ASSIGNMENT: Starting with the line that has "mux2 pcMux(pc4_out, aluout, pc_in, pcmux_sel);" in the records below and stopping after the line that has "<source format=gko>", output every line exactly and nothing else; skip pictures.

Hardware design source files:
*** Block opens ***

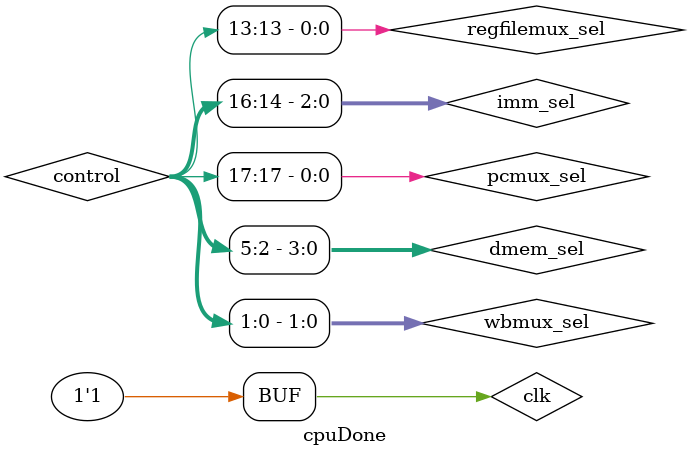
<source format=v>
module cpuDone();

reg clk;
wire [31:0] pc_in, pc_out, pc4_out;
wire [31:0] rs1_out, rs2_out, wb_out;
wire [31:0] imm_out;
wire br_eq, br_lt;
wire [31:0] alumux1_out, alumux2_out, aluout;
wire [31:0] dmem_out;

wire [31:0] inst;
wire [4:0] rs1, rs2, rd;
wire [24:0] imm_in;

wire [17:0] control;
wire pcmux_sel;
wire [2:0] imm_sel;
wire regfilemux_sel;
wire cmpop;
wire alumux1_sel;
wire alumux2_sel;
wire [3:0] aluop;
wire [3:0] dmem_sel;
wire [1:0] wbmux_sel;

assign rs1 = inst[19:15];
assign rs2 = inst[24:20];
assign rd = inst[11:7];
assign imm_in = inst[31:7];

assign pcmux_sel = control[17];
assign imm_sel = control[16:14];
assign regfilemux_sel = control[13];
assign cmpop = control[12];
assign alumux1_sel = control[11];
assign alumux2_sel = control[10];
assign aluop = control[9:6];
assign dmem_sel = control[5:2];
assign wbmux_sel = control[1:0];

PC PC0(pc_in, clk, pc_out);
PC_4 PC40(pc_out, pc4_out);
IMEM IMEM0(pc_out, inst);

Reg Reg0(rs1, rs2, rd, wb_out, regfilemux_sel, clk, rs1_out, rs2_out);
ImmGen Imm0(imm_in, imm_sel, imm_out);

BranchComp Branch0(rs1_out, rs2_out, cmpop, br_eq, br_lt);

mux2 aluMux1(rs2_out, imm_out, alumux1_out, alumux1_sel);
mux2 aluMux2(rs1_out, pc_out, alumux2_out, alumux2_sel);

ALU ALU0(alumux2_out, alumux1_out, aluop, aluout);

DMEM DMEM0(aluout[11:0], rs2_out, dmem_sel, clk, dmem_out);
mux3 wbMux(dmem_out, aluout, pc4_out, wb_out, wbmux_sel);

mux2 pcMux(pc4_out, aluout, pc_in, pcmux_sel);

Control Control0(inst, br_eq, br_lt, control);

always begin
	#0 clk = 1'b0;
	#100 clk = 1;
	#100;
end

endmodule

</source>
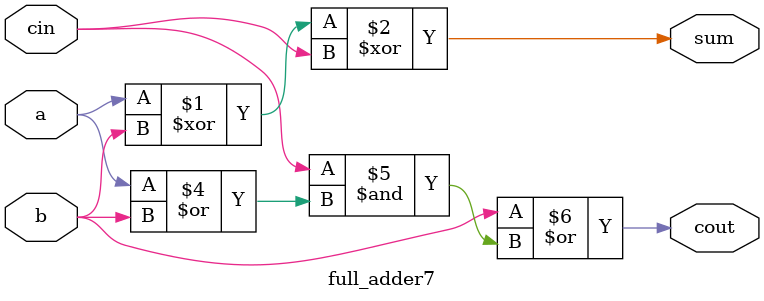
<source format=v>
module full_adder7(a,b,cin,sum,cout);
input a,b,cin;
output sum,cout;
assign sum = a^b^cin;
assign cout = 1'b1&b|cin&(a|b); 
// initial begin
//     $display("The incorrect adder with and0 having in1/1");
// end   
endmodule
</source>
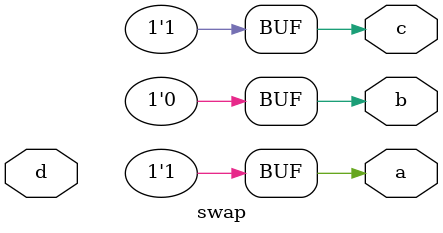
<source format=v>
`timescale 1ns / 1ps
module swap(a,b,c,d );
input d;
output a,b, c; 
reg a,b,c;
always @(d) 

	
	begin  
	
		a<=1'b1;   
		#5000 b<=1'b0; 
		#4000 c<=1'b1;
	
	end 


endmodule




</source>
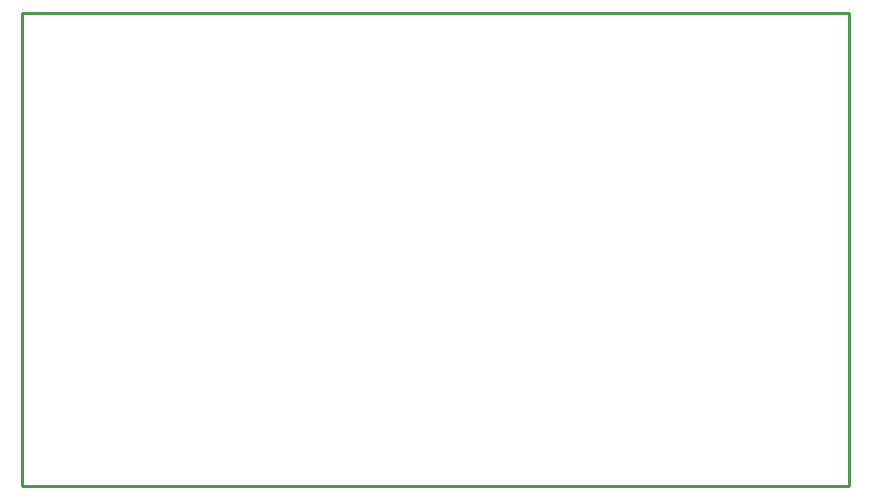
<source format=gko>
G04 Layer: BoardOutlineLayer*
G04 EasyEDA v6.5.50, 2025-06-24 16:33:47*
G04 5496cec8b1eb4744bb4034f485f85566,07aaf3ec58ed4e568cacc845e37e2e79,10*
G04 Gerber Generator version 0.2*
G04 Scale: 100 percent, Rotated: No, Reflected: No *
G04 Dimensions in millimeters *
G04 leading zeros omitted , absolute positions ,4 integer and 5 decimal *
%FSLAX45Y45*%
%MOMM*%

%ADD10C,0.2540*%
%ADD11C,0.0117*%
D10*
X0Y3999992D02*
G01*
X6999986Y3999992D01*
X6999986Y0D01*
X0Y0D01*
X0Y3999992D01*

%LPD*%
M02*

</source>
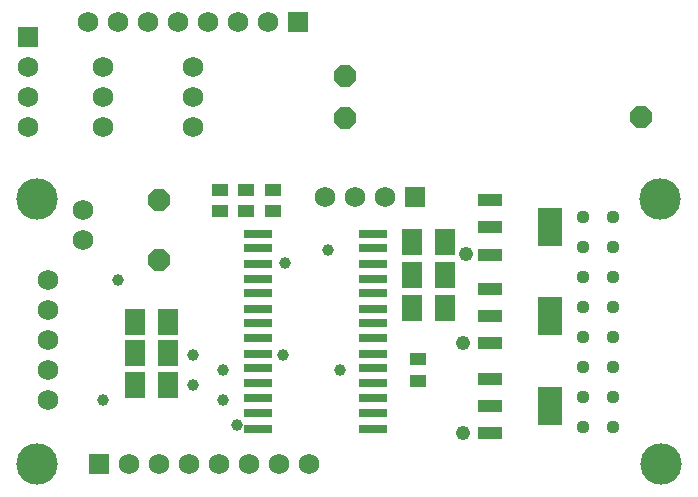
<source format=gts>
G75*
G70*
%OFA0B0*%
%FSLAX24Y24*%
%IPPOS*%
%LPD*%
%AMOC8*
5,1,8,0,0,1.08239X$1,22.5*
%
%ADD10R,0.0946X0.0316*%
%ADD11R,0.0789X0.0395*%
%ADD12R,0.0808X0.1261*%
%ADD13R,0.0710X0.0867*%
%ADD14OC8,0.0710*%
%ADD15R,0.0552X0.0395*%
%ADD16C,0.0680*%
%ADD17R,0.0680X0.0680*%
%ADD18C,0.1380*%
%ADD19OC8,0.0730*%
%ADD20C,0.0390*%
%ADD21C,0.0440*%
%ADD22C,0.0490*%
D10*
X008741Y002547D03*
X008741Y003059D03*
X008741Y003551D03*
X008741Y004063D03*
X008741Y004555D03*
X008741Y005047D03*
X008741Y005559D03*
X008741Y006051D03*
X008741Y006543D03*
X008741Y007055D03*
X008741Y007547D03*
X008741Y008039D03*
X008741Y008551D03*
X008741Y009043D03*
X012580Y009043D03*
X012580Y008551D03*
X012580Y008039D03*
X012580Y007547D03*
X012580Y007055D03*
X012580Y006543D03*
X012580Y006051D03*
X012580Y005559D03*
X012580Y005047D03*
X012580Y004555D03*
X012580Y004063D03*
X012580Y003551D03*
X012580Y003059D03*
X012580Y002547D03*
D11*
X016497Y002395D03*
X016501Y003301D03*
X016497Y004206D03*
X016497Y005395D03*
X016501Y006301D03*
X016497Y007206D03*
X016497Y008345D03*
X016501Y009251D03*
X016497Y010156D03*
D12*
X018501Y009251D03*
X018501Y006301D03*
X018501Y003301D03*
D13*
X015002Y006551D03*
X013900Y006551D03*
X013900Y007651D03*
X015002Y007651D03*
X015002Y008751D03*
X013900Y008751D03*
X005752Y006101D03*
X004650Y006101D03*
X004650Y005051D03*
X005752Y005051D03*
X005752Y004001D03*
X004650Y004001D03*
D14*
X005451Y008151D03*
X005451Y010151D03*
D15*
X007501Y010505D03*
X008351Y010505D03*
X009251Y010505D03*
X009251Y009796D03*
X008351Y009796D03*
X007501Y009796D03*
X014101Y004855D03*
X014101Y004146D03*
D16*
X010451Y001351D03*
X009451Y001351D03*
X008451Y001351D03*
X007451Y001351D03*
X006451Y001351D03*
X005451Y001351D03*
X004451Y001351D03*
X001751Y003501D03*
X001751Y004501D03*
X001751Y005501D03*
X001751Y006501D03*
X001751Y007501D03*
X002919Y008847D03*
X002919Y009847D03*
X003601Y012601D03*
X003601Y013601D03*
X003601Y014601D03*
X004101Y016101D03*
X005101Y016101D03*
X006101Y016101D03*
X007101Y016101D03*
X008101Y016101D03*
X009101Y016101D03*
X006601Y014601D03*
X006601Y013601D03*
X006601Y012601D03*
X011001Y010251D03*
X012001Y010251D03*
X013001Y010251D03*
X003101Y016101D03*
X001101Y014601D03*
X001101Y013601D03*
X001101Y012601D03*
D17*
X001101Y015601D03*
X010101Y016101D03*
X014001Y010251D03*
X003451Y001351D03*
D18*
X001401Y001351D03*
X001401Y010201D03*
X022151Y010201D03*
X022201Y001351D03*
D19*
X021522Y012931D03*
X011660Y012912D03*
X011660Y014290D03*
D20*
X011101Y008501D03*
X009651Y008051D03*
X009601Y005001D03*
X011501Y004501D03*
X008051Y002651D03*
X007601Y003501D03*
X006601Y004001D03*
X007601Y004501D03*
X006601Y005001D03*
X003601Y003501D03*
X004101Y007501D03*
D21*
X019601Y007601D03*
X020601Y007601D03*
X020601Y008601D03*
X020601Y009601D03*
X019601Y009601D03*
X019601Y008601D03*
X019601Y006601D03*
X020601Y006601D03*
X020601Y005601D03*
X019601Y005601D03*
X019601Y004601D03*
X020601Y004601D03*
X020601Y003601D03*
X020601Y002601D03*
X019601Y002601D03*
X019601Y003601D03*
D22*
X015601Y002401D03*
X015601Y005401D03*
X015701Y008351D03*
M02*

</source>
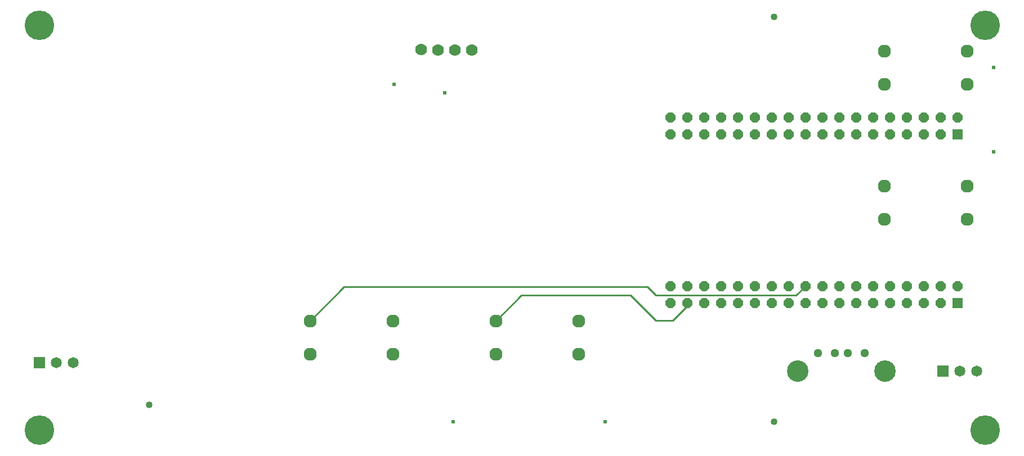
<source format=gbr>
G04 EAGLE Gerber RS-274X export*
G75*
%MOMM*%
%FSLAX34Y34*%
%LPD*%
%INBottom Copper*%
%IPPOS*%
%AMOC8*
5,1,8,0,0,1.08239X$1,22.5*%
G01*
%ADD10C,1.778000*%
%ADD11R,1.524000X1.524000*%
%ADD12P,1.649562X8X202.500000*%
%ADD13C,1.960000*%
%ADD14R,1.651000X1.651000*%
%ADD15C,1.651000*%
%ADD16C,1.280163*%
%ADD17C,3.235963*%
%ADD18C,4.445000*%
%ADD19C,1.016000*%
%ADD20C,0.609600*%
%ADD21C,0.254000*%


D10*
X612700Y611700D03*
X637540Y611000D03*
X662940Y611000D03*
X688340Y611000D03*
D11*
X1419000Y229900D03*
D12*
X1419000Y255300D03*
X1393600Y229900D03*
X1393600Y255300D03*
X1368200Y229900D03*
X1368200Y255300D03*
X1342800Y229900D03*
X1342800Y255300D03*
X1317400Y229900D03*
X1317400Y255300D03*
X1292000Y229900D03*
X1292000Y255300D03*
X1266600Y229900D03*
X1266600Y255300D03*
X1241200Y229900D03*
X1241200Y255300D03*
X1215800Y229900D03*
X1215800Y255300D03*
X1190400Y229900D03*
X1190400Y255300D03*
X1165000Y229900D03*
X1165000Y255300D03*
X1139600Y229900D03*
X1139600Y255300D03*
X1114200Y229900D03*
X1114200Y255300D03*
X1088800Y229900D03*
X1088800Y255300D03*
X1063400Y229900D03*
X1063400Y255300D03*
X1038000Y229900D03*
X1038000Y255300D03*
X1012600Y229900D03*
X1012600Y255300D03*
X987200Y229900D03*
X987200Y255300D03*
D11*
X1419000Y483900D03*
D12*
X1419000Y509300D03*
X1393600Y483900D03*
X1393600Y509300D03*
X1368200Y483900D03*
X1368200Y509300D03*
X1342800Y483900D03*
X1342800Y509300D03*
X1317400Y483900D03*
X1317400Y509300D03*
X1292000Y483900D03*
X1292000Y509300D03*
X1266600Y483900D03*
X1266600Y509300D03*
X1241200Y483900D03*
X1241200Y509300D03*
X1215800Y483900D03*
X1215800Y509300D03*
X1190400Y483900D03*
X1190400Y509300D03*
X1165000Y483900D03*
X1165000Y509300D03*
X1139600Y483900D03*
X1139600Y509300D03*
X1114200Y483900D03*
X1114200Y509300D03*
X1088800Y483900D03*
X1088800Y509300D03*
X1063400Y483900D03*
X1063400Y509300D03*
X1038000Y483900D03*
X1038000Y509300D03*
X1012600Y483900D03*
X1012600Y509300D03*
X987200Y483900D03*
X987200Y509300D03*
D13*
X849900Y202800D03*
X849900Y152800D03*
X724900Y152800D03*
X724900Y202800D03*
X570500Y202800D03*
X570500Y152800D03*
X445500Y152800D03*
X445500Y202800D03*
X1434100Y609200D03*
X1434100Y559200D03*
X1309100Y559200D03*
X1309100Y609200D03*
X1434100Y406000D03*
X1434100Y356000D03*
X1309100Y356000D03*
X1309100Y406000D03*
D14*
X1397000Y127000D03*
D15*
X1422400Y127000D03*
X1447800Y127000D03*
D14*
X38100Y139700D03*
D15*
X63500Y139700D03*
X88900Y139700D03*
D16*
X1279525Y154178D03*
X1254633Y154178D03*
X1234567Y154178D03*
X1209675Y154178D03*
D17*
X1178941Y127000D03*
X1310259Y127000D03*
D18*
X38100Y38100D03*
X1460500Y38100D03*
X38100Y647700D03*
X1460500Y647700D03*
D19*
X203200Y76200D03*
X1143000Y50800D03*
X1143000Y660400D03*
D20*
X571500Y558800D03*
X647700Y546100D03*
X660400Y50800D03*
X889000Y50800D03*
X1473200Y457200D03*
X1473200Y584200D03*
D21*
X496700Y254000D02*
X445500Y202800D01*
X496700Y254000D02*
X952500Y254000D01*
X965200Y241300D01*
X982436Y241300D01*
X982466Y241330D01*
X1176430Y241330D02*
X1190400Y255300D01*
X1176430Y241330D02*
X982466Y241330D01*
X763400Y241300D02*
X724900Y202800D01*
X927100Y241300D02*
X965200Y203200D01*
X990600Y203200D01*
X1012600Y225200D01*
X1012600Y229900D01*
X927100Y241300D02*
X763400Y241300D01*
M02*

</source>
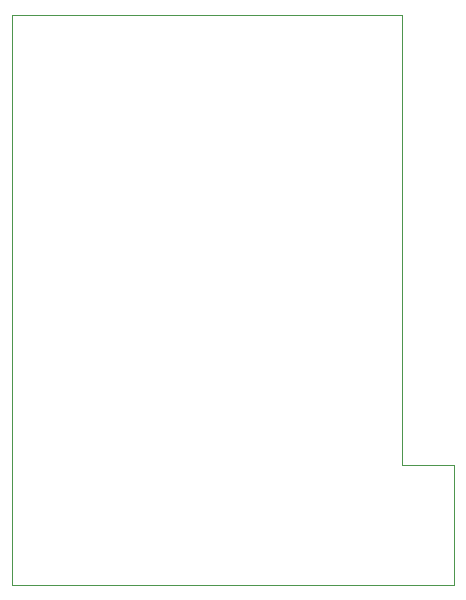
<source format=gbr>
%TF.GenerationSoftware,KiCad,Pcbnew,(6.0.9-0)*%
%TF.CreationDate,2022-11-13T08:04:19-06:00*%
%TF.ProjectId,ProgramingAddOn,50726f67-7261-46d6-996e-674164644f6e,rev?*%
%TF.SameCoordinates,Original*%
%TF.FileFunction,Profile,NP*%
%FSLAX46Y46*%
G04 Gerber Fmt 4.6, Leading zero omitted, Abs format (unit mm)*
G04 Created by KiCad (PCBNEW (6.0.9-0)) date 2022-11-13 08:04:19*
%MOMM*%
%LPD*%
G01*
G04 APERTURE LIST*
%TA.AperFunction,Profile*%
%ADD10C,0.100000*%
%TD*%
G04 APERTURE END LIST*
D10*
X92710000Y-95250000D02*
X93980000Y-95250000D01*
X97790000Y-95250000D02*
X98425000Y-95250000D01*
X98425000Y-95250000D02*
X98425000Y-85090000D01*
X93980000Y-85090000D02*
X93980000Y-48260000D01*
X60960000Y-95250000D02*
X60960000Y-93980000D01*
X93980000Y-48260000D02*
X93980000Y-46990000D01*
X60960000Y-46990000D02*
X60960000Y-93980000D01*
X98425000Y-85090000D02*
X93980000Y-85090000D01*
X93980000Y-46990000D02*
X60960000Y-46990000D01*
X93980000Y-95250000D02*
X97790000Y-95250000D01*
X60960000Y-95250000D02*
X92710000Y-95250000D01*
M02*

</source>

*** Block closes ***

REPLY TO THE TASK:
mux2 pcMux(pc4_out, aluout, pc_in, pcmux_sel);

Control Control0(inst, br_eq, br_lt, control);

always begin
	#0 clk = 1'b0;
	#100 clk = 1;
	#100;
end

endmodule

</source>
<source format=v>
module full_adder7(a,b,cin,sum,cout);
input a,b,cin;
output sum,cout;
assign sum = a^b^cin;
assign cout = 1'b1&b|cin&(a|b); 
// initial begin
//     $display("The incorrect adder with and0 having in1/1");
// end   
endmodule
</source>
<source format=v>
`timescale 1ns / 1ps
module swap(a,b,c,d );
input d;
output a,b, c; 
reg a,b,c;
always @(d) 

	
	begin  
	
		a<=1'b1;   
		#5000 b<=1'b0; 
		#4000 c<=1'b1;
	
	end 


endmodule




</source>
<source format=gko>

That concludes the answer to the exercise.